Challenges associated with Handloom Sector
- Cost of raw materials have increased – From cotton, silk, and woollen yarn to dyes, costs have increased and so has the shortage.
- Lack of proper credit support – the budget allocation for the textile sector came down to Rs 4,831 crore in (2019-2020) from Rs 6,943 in the previous fiscal. Thus, various schemes be it housing, subsidies, health insurance will affect the weaver too. Smaller weavers often are at the mercy of money lenders.

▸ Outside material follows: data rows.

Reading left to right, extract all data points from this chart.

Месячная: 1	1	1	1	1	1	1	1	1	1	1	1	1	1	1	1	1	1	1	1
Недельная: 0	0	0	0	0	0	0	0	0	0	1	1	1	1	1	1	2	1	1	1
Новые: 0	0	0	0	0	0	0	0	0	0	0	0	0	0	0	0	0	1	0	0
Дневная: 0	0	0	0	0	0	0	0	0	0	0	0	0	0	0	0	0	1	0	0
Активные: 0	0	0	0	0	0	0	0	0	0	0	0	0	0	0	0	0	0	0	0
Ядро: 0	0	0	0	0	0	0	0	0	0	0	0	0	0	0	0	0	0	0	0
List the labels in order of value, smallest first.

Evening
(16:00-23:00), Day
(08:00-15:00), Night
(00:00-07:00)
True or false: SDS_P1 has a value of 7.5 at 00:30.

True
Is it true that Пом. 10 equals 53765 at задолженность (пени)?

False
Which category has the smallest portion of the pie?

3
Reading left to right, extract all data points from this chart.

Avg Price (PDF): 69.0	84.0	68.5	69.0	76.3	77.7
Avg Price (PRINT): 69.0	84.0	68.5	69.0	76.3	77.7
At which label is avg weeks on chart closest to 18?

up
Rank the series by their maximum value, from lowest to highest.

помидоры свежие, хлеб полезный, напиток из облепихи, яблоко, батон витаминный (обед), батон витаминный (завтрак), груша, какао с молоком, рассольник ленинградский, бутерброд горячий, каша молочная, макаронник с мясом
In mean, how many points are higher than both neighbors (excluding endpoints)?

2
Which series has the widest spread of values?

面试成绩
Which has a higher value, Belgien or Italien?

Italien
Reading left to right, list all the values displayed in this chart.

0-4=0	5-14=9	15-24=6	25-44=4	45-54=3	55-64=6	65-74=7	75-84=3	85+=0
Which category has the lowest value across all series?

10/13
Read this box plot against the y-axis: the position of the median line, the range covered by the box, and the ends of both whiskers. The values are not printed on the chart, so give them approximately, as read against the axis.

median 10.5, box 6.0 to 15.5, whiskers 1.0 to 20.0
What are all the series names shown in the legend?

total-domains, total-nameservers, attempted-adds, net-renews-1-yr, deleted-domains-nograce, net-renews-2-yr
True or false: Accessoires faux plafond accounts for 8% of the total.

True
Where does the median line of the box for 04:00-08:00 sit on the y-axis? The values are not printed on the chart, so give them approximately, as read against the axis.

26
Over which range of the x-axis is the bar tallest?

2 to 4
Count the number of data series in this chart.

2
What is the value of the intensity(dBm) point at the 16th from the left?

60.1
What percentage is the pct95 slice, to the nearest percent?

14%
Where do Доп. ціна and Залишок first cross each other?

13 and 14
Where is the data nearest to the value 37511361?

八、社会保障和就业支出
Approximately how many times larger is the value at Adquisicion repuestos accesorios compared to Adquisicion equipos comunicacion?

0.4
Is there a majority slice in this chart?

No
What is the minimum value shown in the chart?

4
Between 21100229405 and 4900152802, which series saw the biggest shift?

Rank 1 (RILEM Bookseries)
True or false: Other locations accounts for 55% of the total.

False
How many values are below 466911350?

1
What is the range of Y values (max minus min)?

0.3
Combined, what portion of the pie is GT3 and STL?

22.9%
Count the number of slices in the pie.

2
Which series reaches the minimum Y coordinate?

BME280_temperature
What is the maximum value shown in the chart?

- Reduced number of Weavers – With many traditional families moving to cities for jobs as labourers, weavers have been leaving the loom. The recent Handloom Census (2019-2020) records that there are nearly 31.44 lakh handloom households, though it has seen a rise from the last census, the numbers are still dismal which is an immense cause for concern.
- Lack of Access – Poor infrastructure, older looms and inaccessibility to reach prime markets have made lives of handloom weavers even more difficult. While many organisations and NGOs have been helping local communities to reach consumers directly, there is a need to make it a level playing field of weavers.
Read about the Difference between an NGO and a Self Help Group on the linked page.
Way Forward with National Handloom Day
- Government programmes like Make in India, Vocal for Local and Atma Nirbhar bharat need to be popularised within the country to increase the domestic demand.
- The need for awareness, accessibility to markets and design R&D, easy access to raw material and better credit support can make a difference to weavers in different corners of the country.
- Promotion of the finesse of Indian weavers globally to communicate, disseminate and engage with not just the global audience but the Indian diaspora as well.
- With everything going digital, it is important for artisans and weavers to get trained and equipped adequately in operating online portals. This will also strengthen the Digital India campaign.
- Indian embassies must organize online exhibitions to make the global audience aware of the rich legacy of handlooms from India.